Карл вернулся нагруженный бутылками, плитками шоколада, бисквитами и мороженым. Да, сегодня гулянье принесет немалый доход какому-то благотворительному учреждению. Раскрывайте кошельки!

— Ну зачем ты взял красный лимонад! — недовольно вздернула носик Милия.

— Другого нет. Светлый обещают принести позже. Ну, можете жевать! Скоро начнутся танцы.

— А что толку? — засмеялась Милия. — Ты же все равно не танцуешь.

Карл смущенно улыбнулся, что-то пробормотал и стал разливать лимонад, потом воровато оглянулся, вытащил из кармана бутылку из-под сельтерской и поставил на стол.

— Выпьешь водки? — спросил он Волдиса.

— А это обязательно?

— Непременно. Без водки не стоит и ходить на гулянье. Нет настоящего веселья, не хватает духу что-нибудь предпринять. Сидишь, как пень, и удивляешься, как это другие держатся так свободно. Милия, тебе тоже налить?

— Что за вопрос! Конечно, можно, только чтобы не очень крепкая была, иначе пить нельзя.

Волдис чуть не рассмеялся, глядя на то, с каким хладнокровием Карл разливал мнимую сельтерскую в стаканы, затыкал пробкой бутылку и доливал стаканы лимонадом.

— Чистый спирт, — шепнул он Волдису.

— А я думал, ты не пьешь.

— Разве это называется пить? Меня ведь совсем не тянет к водке, но на гулянье без этого нельзя. Как иначе поднять настроение? Немного погодя сам увидишь, что сюда никто не ходит без водки. Мы же хотим здесь повеселиться, а не разглядывать и критиковать других.

— Разве без этого нельзя веселиться?

— Как же ты трезвым развеселишься, когда из головы ни на минуту не выходит тяжелая, свинцовая жизнь? Надо же забыться!

— А водка помогает забыться?

— Да ты, видать, никогда не пил? Тогда сегодня же ты узнаешь, что значит забыться.

Они чокнулись и сделали несколько глотков, от которых у Волдиса захватило дыхание и на глазах выступили слезы.

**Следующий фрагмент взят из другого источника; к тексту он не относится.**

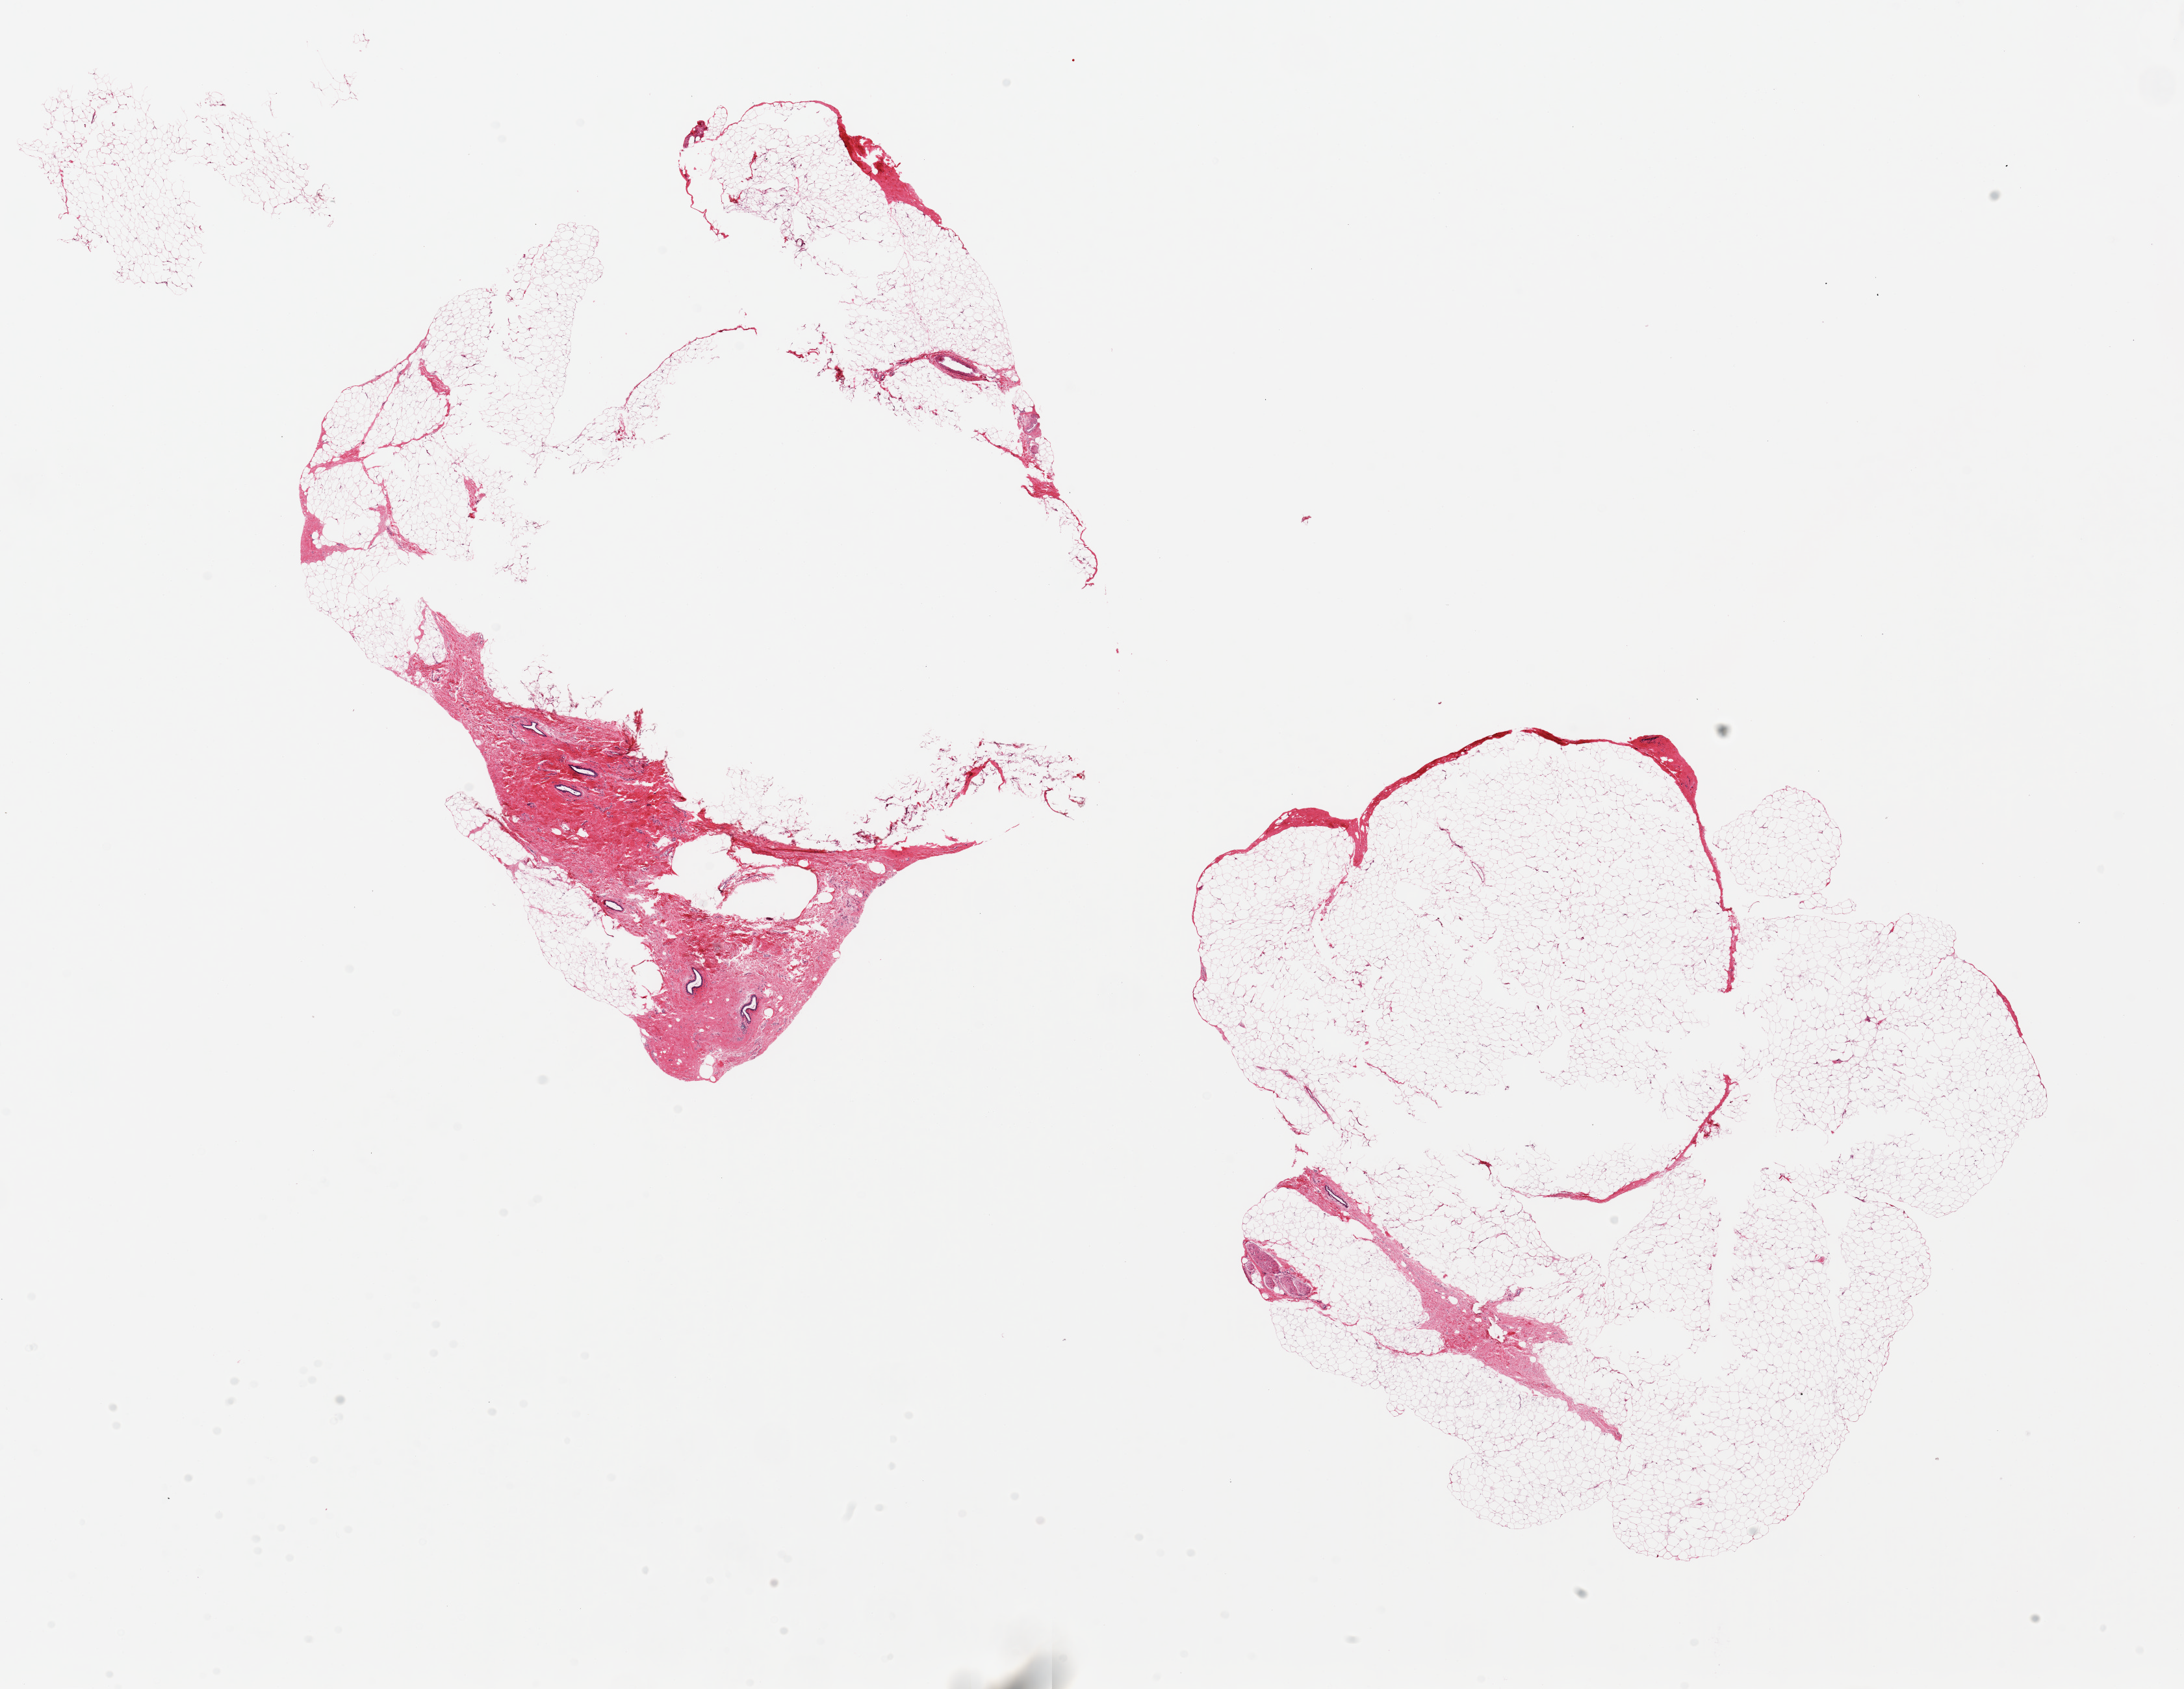
H&E whole-slide image, brightfield — whole scanned area (about 26.6 x 20.6 mm, from a 20x scan) shown as a low-resolution overview, PAXgene-fixed paraffin-embedded (PFPE) section, sampled site (target tissue): breast, tissue donor sample. Donor sex: male.
Pathologist's review note for this sample: 2 pieces, 9.5x9 & 10x9mm; several ducts in fibrous tissue; 80-90% adipose with central unfixed holes.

— Что с вами, господин Витол? — лукаво засмеялась Милия. — Крепкая?

— Не понимаю, право, не понимаю…

— Но это ведь сильно разбавленный спирт, — заметил Карл. — А что ты скажешь, если тебе придется пить его разбавленным только наполовину?

— Это безумие.

— Успокоитесь, господни Витол! — даже Милия, оказывается, понимала кое-что в этом вопросе. — Потому ведь его и пьют, что это безумие. Вы не можете представить, до чего иногда приятно безумие.

Они выпили снова. Карл и Милия осушили свои стаканы до дна, Волдис же был в состоянии сделать только один глоток. Милия плутовато засмеялась. Она взяла кружок бисквита, поднесла к губам Волдиса и сказала:

— Откусите половину.

Волдис откусил, пальцы Милии коснулись его губ, вторую половину она положила себе в рот.

— Волдис, выпей-ка до дна! — настаивал Карл, и волей-неволей Волдису пришлось допить стакан.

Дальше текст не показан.